Quelques années après Les ficelles du métier, Howard Becker remet le couvert, et tente, sans forcément y arriver, d'élargir cette fois son propos à l'ensemble des sciences sociales. Plus réaliste, il abandonne toute ambition de plan, et ne livre la plupart du temps que des analyses sans conclusions, laissant au lecteur, en vertu du principe de neutralité, se faire sa propre idée de la question. Comme il s'agit de cours juxtaposés on trouve également nombre de redites. Si on apprécie l'apparente honnêteté intellectuelle de l'auteur qui ne dissimule pas son résultat (ce sont des cours des années 80, ce n'est pas classé, j'ai laissé le lecteur libre de ses interprétations) ni sa méthode (cette étude a été refusée par tous les comités scientifiques), on a inversement l'impression qu'il nous donne à lire un énième brouillon de la synthèse qu'il n'arrive pas à écrire sur le sujet. Et l'on reste davantage dans l'anecdote, l'exemplification et le plaidoyer que dans la science.
Ainsi l'auteur prétendait dans Les ficelles du métier, son ouvrage précédent, qu'un problème en sociologie est un problème pour toutes les sciences sociales, force est de constater que c'est loin d'être le cas. Ainsi l'un des axes du livre déplore que les sociologues soient contraints de ne pas utiliser de nouvelles représentations sous peine que personne ne fasse l'effort de les comprendre : "Les fabricants de représentations ont beau faire, si les utilisateurs ne remplissent pas leur rôle, l'histoire n'est pas racontée, ou bien elle n'est pas racontée comme les premiers l'avaient prévu." (p. 296). La réponse des cogniticiens est pourtant simple : si le lecteur ne comprend pas, c'est que c'est incompréhensible. Il faut donc simplement que la représentation soit acceptable, utile et utilisable pour ceux à qui l'on s'adresse, car à quoi sert de faire mieux si l'on ne sait pas au moins se faire comprendre ? Et c'est sans doute pour cela qu'il existe des représentations types... que critique (in)justement Becker.
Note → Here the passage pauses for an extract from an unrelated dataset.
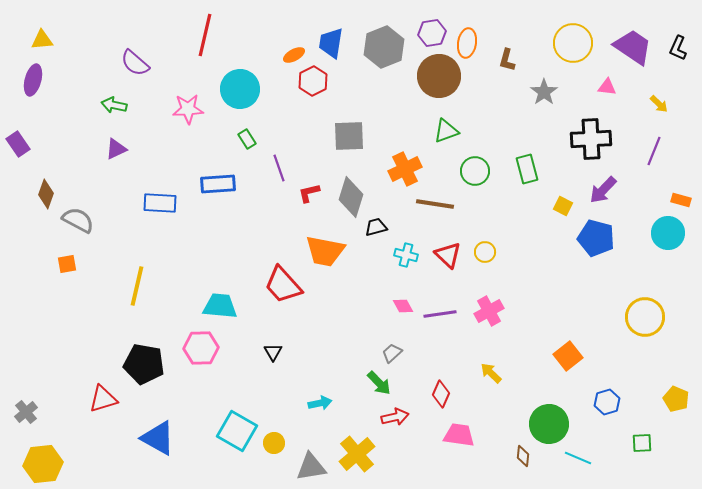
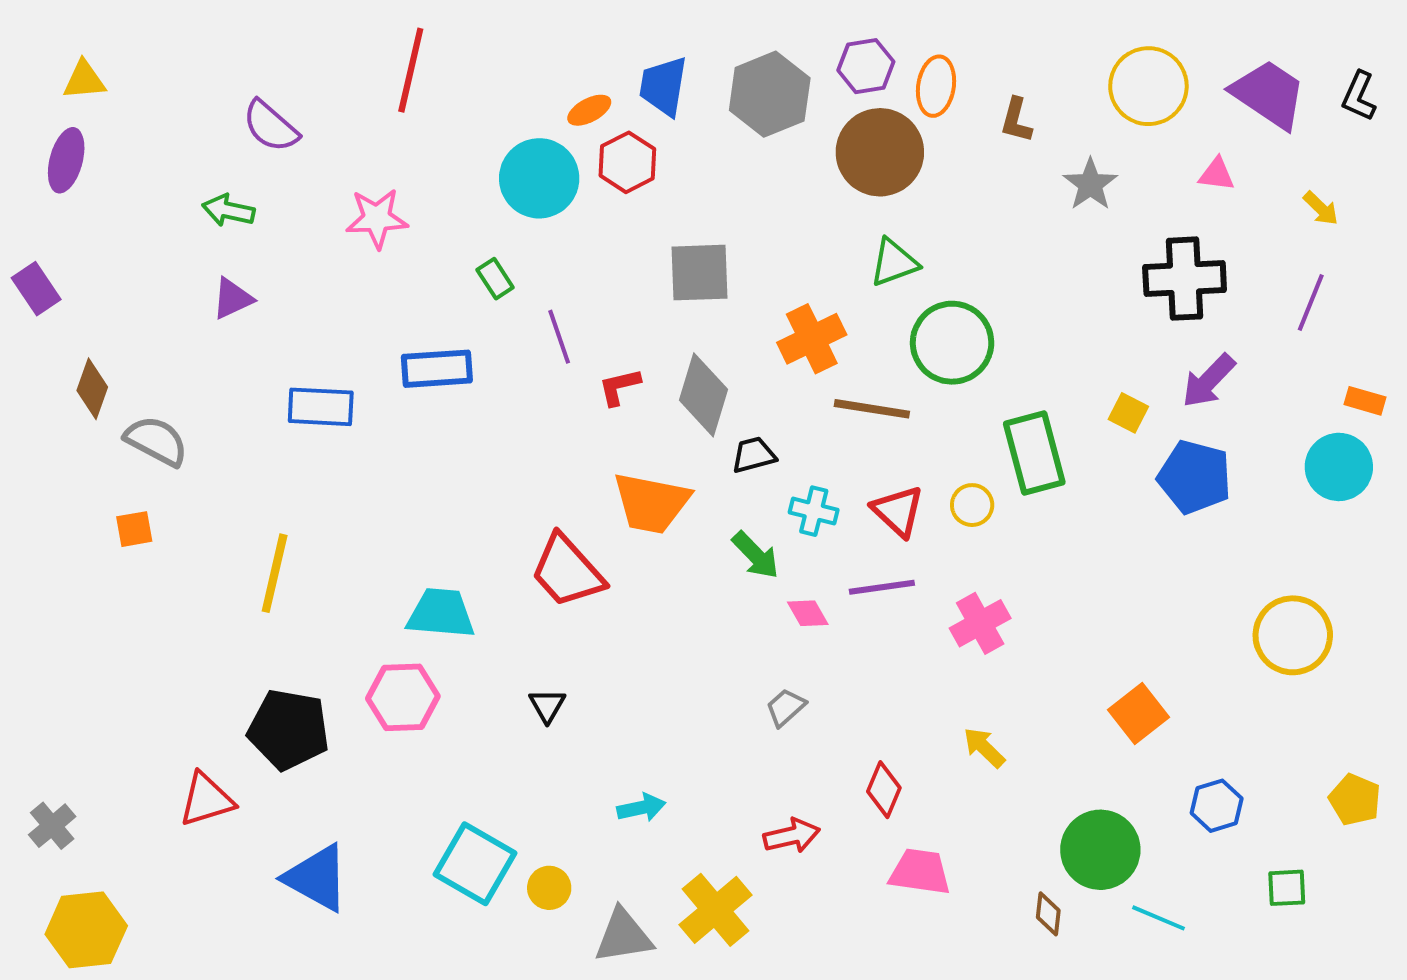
cyan circle: (240, 89) -> (539, 178), moved
green rectangle: (527, 169) -> (1034, 453), moved, size x1.4
green circle: (475, 171) -> (952, 343), size x1.4
purple line: (440, 314) -> (882, 587), moved
green arrow: (379, 383) -> (756, 555), moved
Pourtant Comment parler de la société, en introduisant la fiction comme un objet sociologique, ouvre une piste à la fois originale est intéressante, étayée par des exemples très pertinents, comme celui de la fiction La monnaie du pays de David Antin. Et rien que pour cela le livre de Becker vaut la lecture. Pour le reste, le titre apparaît davantage comme une question angoissée, voire un constat d'impuissance posé par un auteur désemparé, s'apercevant sur le tard que la sociologie n'a pas le monopole de la société, et que ce n'est pas forcément elle qui en parle le mieux : "Perec décrit l'ordinaire, le quotidien. En fait, au fur et à mesure que j'essaie de rendre accessible ce qu'il a fait dans ce petit livre, je me trouve de plus en plus muet, comme si pour le décrire que répéter et énumérer ce qu'il a déjà écrit, et ceci n'a guère d'utilité. A lire les descriptions de Perec, on succombe au sentiment envahissant qu'il s'agit là de quelque chose de très important, mais sans bien savoir quoi." (p. 272). Encore une fois, on ne peut s'empêcher de penser que soit c'est honnête et le chapitre aurait dû être réorganisé, soit il faudrait sérieusement que le sociologue se (re)mette au travail. A moins que celui-ci n'ait réellement plus rien à nous apprendre ?
Comment parler de la société de Howard Becker, La découverte 2009, 316 pages, 24 €.